* **Problem to work on**
Write out the data below line for line, starting at the line that has "default change." and ending with the line that has "available at discounted rates". Leave the pictures out of your answer.

── Input data ──

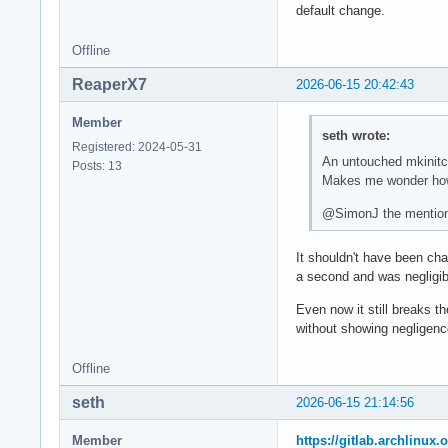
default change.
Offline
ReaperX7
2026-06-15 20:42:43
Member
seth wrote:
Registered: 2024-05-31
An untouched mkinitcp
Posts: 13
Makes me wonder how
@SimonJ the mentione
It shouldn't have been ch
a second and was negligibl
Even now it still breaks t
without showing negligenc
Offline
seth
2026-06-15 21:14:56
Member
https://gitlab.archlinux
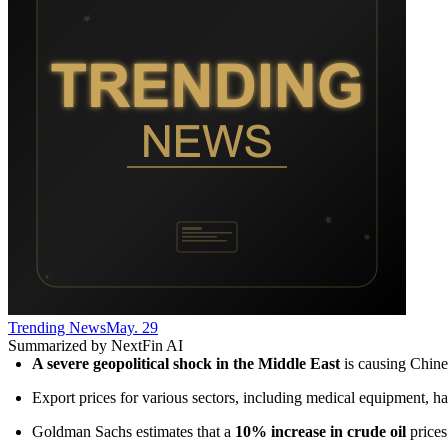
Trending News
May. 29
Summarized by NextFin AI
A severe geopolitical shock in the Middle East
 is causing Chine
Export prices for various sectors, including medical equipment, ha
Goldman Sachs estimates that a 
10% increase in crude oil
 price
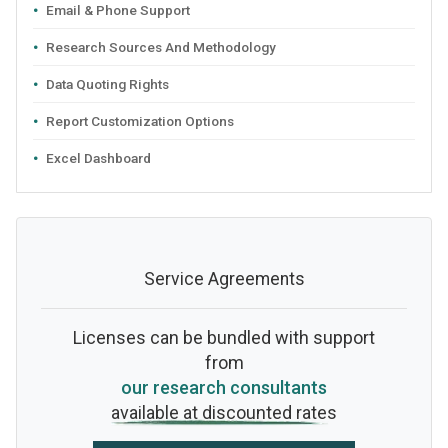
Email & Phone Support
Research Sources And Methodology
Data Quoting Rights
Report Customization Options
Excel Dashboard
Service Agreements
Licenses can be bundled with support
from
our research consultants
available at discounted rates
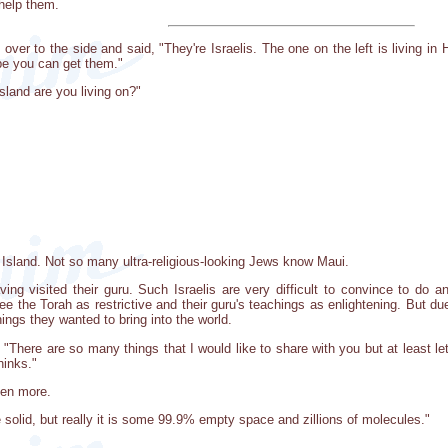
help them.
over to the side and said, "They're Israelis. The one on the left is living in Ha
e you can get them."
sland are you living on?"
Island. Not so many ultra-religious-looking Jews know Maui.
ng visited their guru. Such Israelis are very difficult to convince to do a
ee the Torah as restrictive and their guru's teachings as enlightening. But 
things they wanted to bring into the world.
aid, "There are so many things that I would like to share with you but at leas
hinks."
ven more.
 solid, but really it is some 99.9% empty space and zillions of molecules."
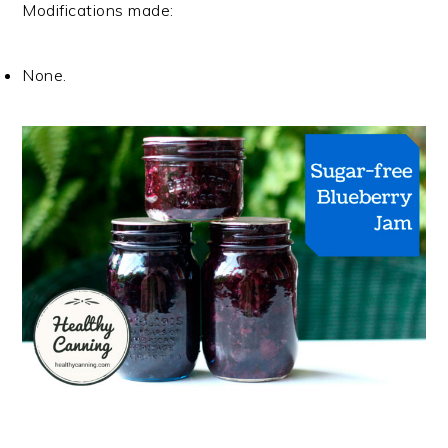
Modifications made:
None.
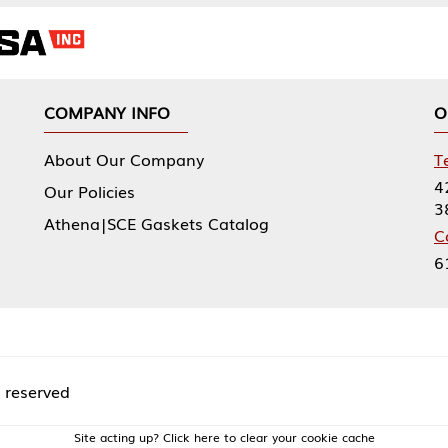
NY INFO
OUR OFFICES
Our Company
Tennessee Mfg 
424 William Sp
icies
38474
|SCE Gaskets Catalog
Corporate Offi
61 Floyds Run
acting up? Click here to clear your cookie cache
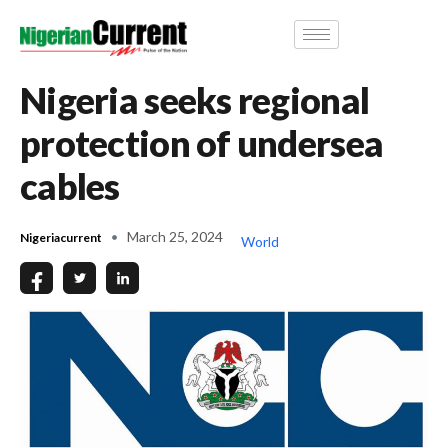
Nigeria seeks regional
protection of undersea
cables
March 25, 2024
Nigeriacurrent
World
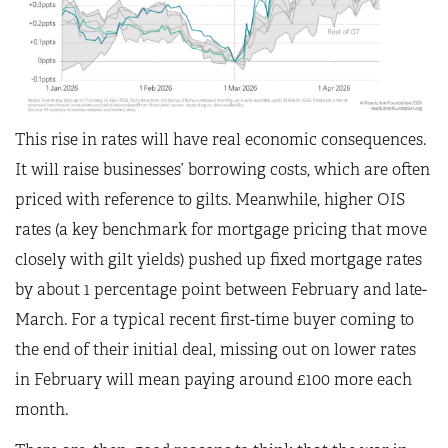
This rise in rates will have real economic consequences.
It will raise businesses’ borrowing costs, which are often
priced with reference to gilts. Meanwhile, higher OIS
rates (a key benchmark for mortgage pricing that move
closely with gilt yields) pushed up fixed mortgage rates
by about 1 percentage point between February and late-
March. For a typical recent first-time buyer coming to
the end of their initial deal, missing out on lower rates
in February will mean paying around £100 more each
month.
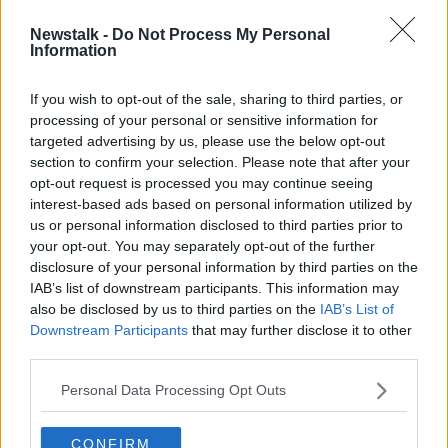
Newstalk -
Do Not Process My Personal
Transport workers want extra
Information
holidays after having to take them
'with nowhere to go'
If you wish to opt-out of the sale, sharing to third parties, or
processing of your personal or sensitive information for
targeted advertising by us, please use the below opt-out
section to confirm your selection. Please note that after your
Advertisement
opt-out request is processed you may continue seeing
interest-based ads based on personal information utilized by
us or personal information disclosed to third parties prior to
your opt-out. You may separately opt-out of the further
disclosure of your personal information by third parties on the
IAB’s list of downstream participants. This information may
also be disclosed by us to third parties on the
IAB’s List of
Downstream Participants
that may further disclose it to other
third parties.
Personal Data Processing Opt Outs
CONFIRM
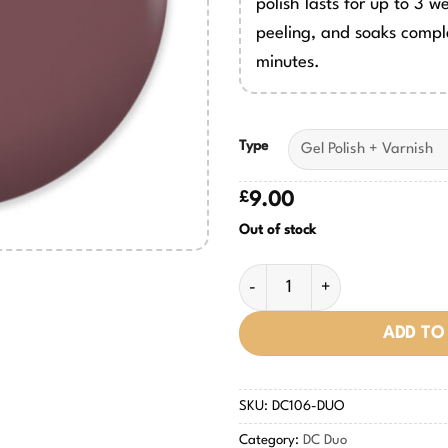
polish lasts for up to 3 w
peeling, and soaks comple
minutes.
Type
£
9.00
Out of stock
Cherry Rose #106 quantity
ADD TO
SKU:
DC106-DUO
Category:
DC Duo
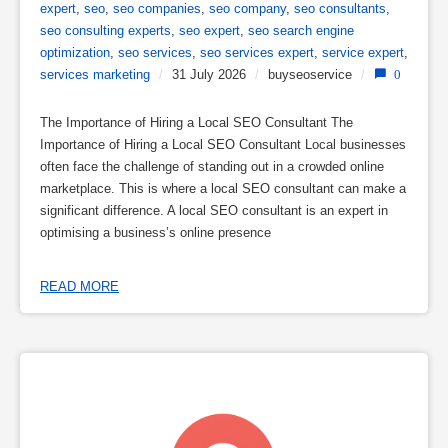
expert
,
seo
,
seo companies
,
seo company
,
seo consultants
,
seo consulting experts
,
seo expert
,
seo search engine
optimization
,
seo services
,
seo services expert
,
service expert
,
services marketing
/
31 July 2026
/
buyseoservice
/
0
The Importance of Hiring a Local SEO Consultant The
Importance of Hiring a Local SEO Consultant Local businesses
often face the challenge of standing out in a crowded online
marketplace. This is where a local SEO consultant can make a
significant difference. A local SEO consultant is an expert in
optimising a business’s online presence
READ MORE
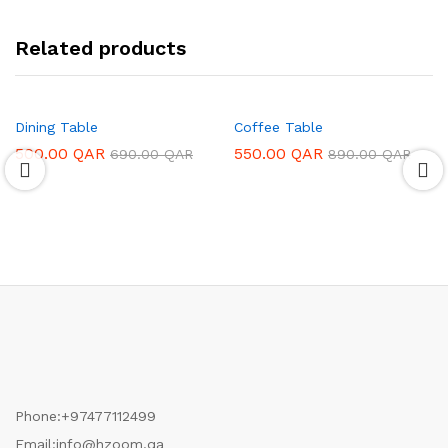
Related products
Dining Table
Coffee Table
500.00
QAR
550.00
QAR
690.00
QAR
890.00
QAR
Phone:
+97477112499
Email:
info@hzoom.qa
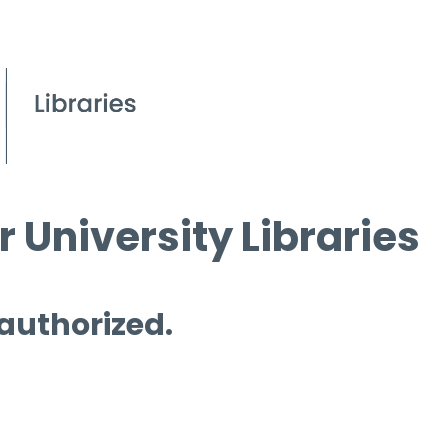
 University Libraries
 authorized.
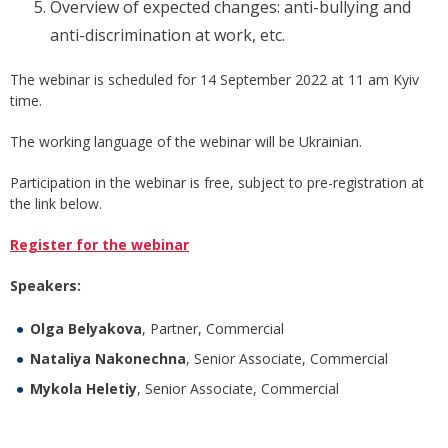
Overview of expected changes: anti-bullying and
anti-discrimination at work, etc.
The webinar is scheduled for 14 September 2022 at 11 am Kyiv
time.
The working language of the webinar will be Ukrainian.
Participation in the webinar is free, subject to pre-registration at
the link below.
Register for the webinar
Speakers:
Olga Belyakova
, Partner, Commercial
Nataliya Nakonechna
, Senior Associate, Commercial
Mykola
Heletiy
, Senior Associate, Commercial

───
── Input data ──

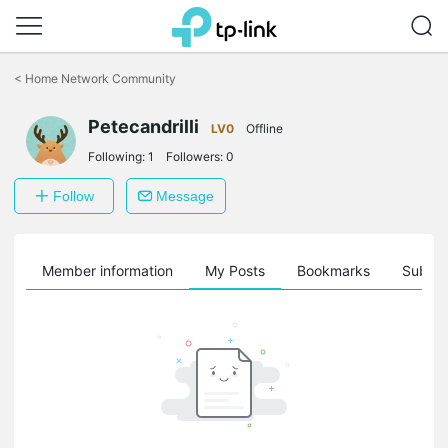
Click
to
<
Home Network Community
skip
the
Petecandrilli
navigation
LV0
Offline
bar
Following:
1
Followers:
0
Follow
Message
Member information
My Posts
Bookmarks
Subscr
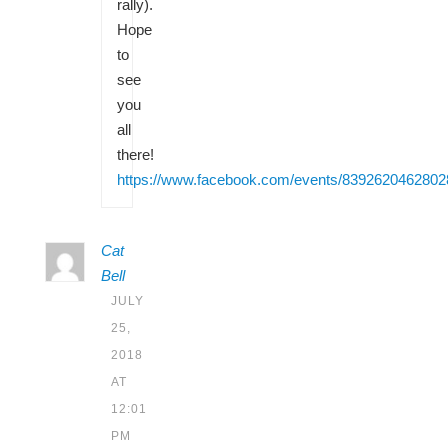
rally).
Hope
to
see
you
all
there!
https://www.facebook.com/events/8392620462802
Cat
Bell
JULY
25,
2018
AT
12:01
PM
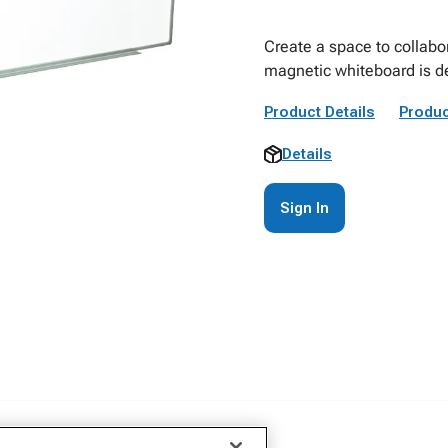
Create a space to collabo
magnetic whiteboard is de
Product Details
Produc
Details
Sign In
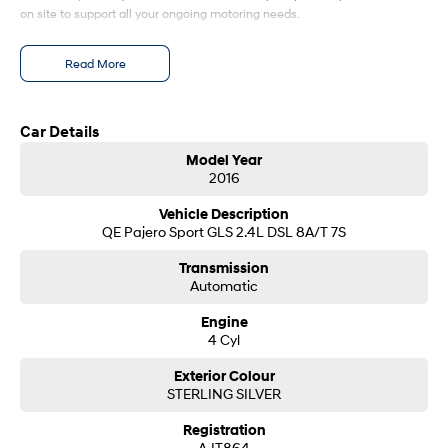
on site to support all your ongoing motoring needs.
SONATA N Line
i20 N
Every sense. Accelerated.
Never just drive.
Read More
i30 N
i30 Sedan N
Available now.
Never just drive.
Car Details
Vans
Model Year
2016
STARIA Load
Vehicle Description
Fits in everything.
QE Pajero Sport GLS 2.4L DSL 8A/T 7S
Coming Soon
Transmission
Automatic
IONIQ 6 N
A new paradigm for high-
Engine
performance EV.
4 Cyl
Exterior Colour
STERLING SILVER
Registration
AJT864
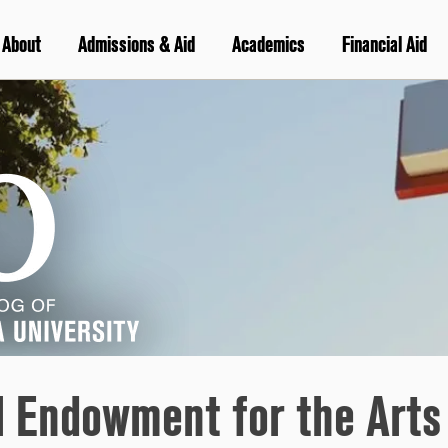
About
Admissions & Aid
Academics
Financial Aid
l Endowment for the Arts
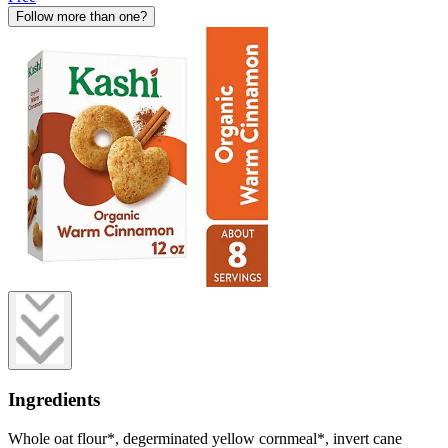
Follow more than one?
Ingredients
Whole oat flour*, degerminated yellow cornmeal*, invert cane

───

* **Problem solution**
default change.
Offline
ReaperX7
2026-06-15 20:42:43
Member
seth wrote:
Registered: 2024-05-31
An untouched mkinitcp
Posts: 13
Makes me wonder how
@SimonJ the mentione
It shouldn't have been ch
a second and was negligibl
Even now it still breaks t
without showing negligenc
Offline
seth
2026-06-15 21:14:56
Member
https://gitlab.archlinux
Trending News
May. 29
Summarized by NextFin AI
A severe geopolitical shock in the Middle East
 is causing Chine
Export prices for various sectors, including medical equipment, ha
Goldman Sachs estimates that a 
10% increase in crude oil
 price
Email & Phone Support
Research Sources And Methodology
Data Quoting Rights
Report Customization Options
Excel Dashboard
Service Agreements
Licenses can be bundled with support
from
our research consultants
available at discounted rates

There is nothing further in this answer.